Stored items:
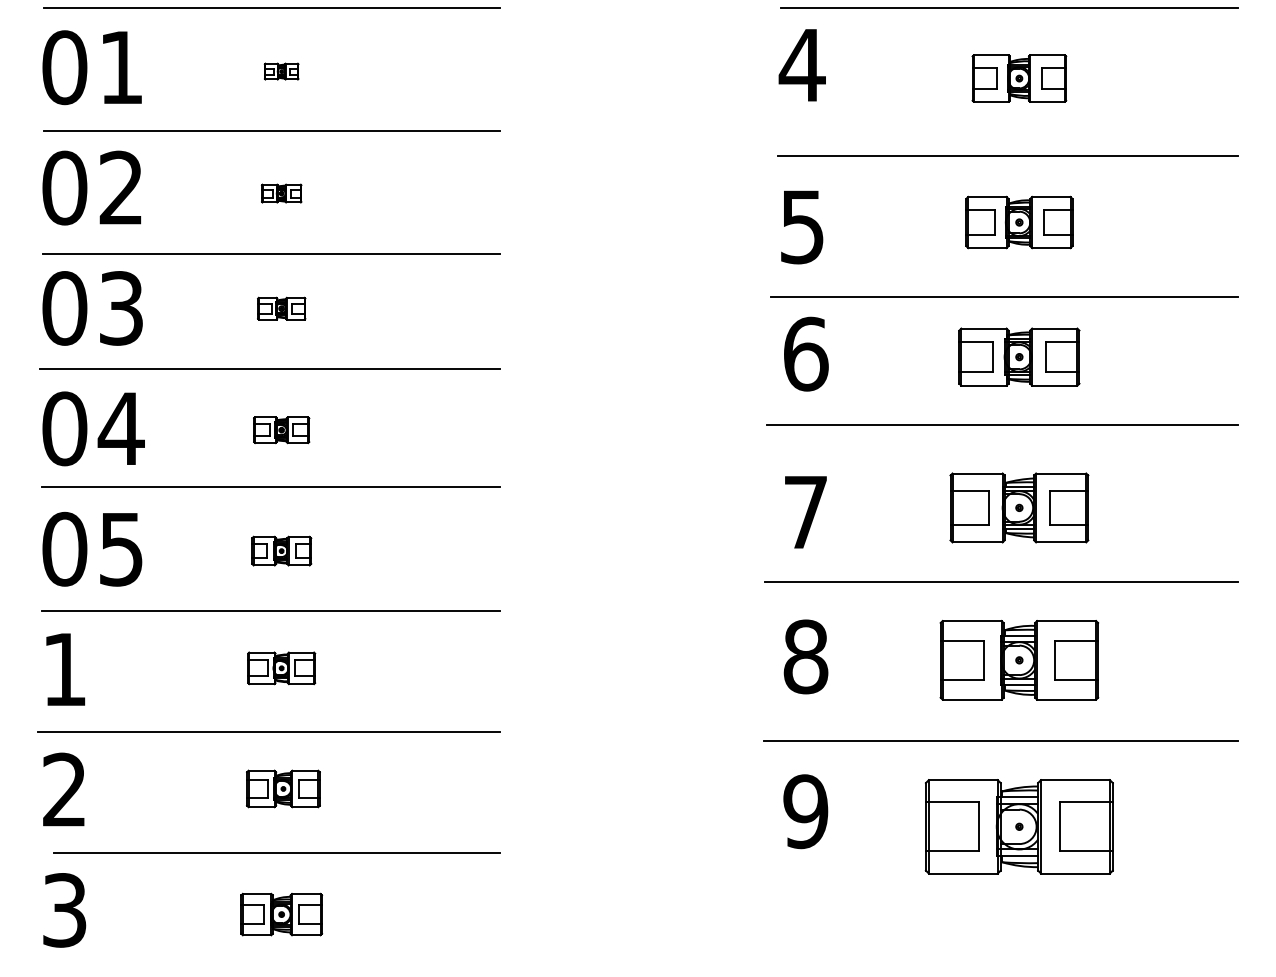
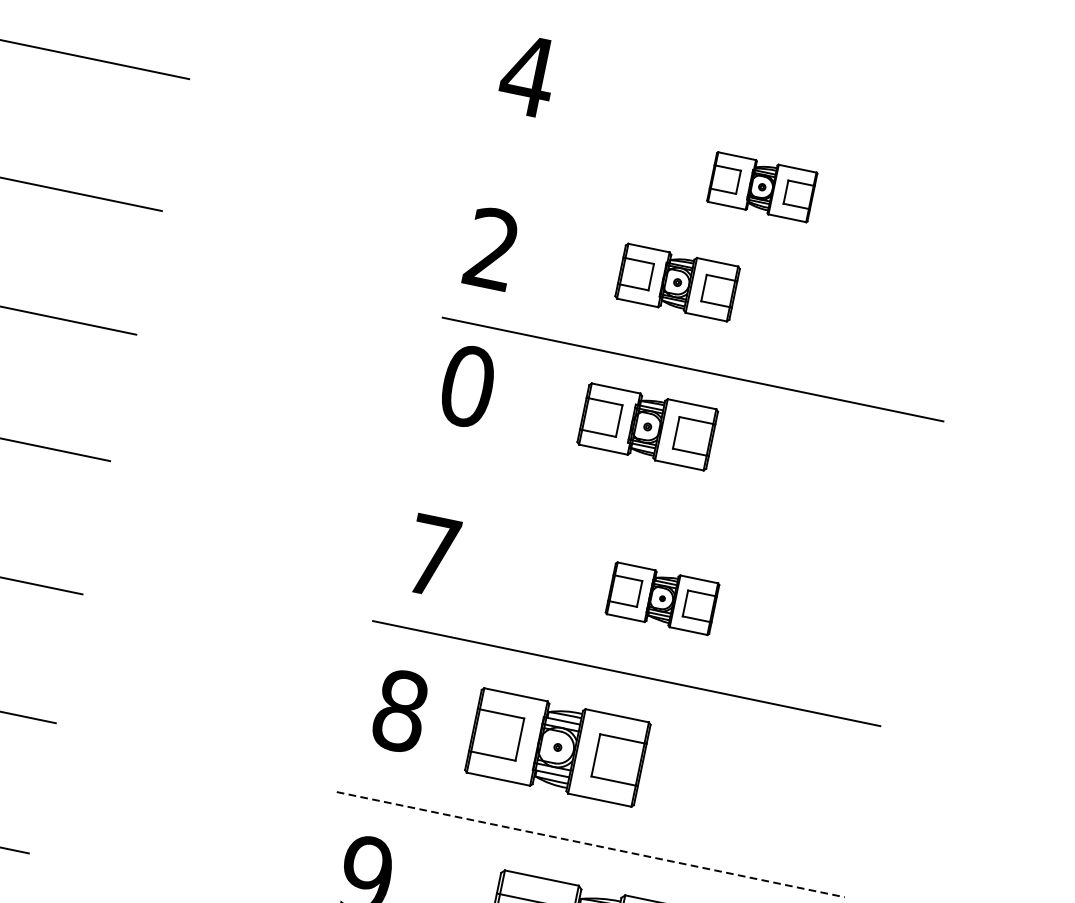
line: (1009, 8) -> (762, 60), removed
part: (1019, 78) -> (762, 187), moved
line: (1007, 156) -> (727, 219), removed
part: (1019, 222) -> (677, 282), moved
text: (801, 226) -> (491, 248), 5 -> 2
text: (805, 353) -> (467, 385), 6 -> 0
part: (1019, 356) -> (647, 426), moved
line: (1002, 424) -> (662, 505), removed
part: (1019, 507) -> (662, 598), size x0.7
part: (1019, 659) -> (558, 746), moved
line: (1000, 741) -> (590, 844), solid -> dashed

## Assigned task
Transcribe the records verbatim and omit the images.

## Output of the task
line: (1009, 8) -> (762, 60), removed
part: (1019, 78) -> (762, 187), moved
line: (1007, 156) -> (727, 219), removed
part: (1019, 222) -> (677, 282), moved
text: (801, 226) -> (491, 248), 5 -> 2
text: (805, 353) -> (467, 385), 6 -> 0
part: (1019, 356) -> (647, 426), moved
line: (1002, 424) -> (662, 505), removed
part: (1019, 507) -> (662, 598), size x0.7
part: (1019, 659) -> (558, 746), moved
line: (1000, 741) -> (590, 844), solid -> dashed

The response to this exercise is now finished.